* [Exercise instructions] Of the lines below, copy those that hold the word "inout".

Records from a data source

━━━

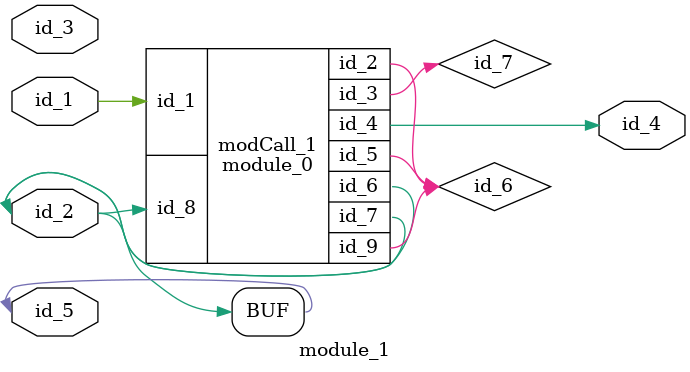
<source format=v>
module module_0 (
    id_1,
    id_2,
    id_3,
    id_4,
    id_5,
    id_6,
    id_7,
    id_8,
    id_9
);
  inout wire id_9;
  input wire id_8;
  inout wire id_7;
  inout wire id_6;
  inout wire id_5;
  output wire id_4;
  inout wire id_3;
  inout wire id_2;
  input wire id_1;
  wire  id_10  ,  id_11  ,  id_12  ,  id_13  ,  id_14  ,  id_15  ,  id_16  ,  id_17  ,  id_18  ,  id_19  ,  id_20  ,  id_21  ,  id_22  ,  id_23  ,  id_24  ,  id_25  ,  id_26  ,  id_27  ,  id_28  ,  id_29  ,  id_30  ,  id_31  ,  id_32  ,  id_33  ,  id_34  ,  id_35  ,  id_36  ,  id_37  ,  id_38  ,  id_39  ,  id_40  ,  id_41  ,  id_42  ,  id_43  ,  id_44  ,  id_45  ,  id_46  ,  id_47  ,  id_48  ,  id_49  ,  id_50  ,  id_51  ,  id_52  ,  id_53  ;
  wire id_54;
endmodule
module module_1 (
    id_1,
    id_2,
    id_3,
    id_4,
    id_5
);
  inout wire id_5;
  output wire id_4;
  input wire id_3;
  inout wire id_2;
  input wire id_1;
  wire id_6 = id_6;
  wire id_7;
  buf primCall (id_2, id_5);
  module_0 modCall_1 (
      id_1,
      id_6,
      id_7,
      id_4,
      id_6,
      id_2,
      id_2,
      id_2,
      id_6
  );
endmodule

</source>
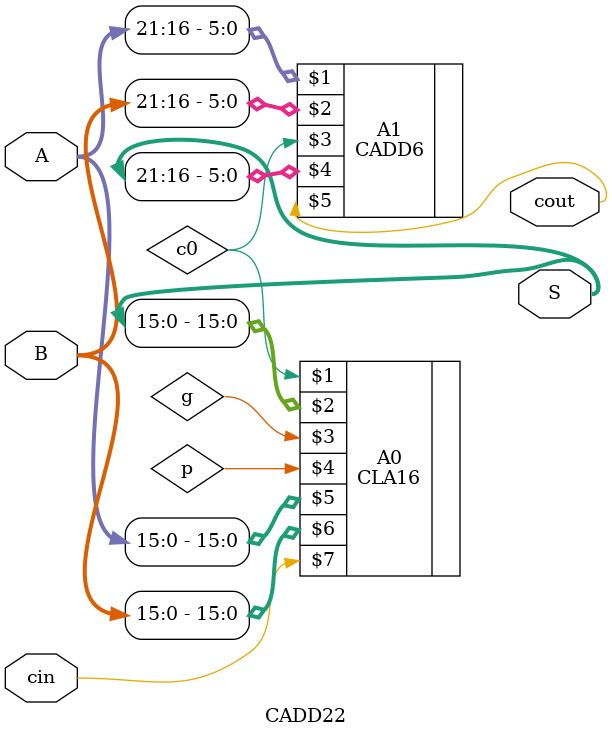
<source format=v>
module CADD22 (A,B,cin,S,cout);

input [21:0] A,B;
input cin;
output [21:0] S;
output cout;
wire c0,c01;

CLA16 A0 (c0,S[15:0],g,p,A[15:0],B[15:0],cin);
CADD6 A1 (A[21:16],B[21:16],c0,S[21:16],cout);

endmodule 
</source>
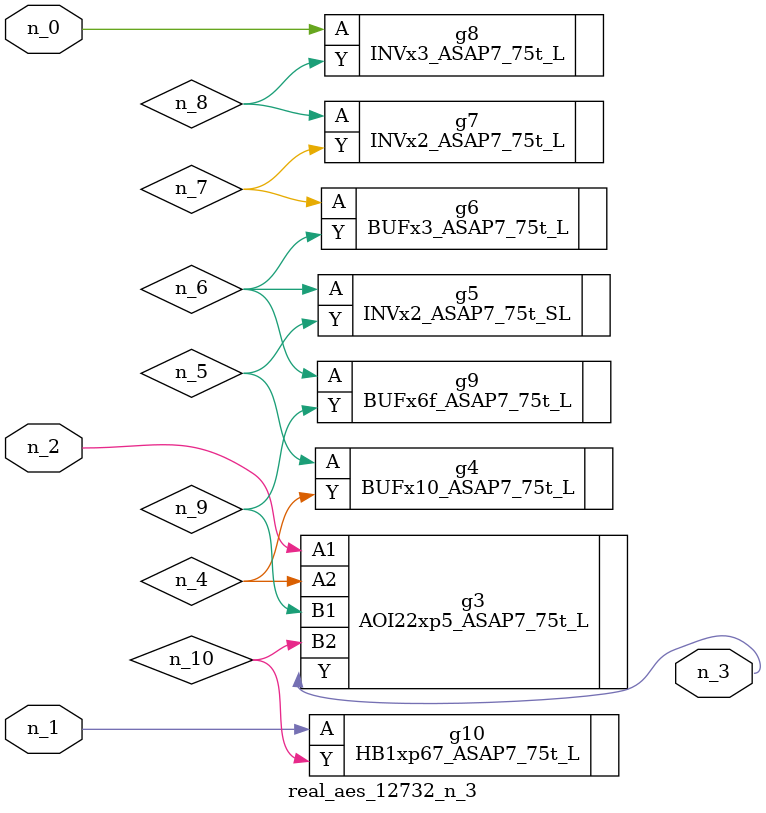
<source format=v>
module real_aes_12732_n_3 (n_0, n_2, n_1, n_3);
input n_0;
input n_2;
input n_1;
output n_3;
wire n_4;
wire n_5;
wire n_7;
wire n_9;
wire n_6;
wire n_8;
wire n_10;
INVx3_ASAP7_75t_L g8 ( .A(n_0), .Y(n_8) );
HB1xp67_ASAP7_75t_L g10 ( .A(n_1), .Y(n_10) );
AOI22xp5_ASAP7_75t_L g3 ( .A1(n_2), .A2(n_4), .B1(n_9), .B2(n_10), .Y(n_3) );
BUFx10_ASAP7_75t_L g4 ( .A(n_5), .Y(n_4) );
INVx2_ASAP7_75t_SL g5 ( .A(n_6), .Y(n_5) );
BUFx6f_ASAP7_75t_L g9 ( .A(n_6), .Y(n_9) );
BUFx3_ASAP7_75t_L g6 ( .A(n_7), .Y(n_6) );
INVx2_ASAP7_75t_L g7 ( .A(n_8), .Y(n_7) );
endmodule
</source>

━━━

* [Reply]
  inout wire id_9;
  inout wire id_7;
  inout wire id_6;
  inout wire id_5;
  inout wire id_3;
  inout wire id_2;
  inout wire id_5;
  inout wire id_2;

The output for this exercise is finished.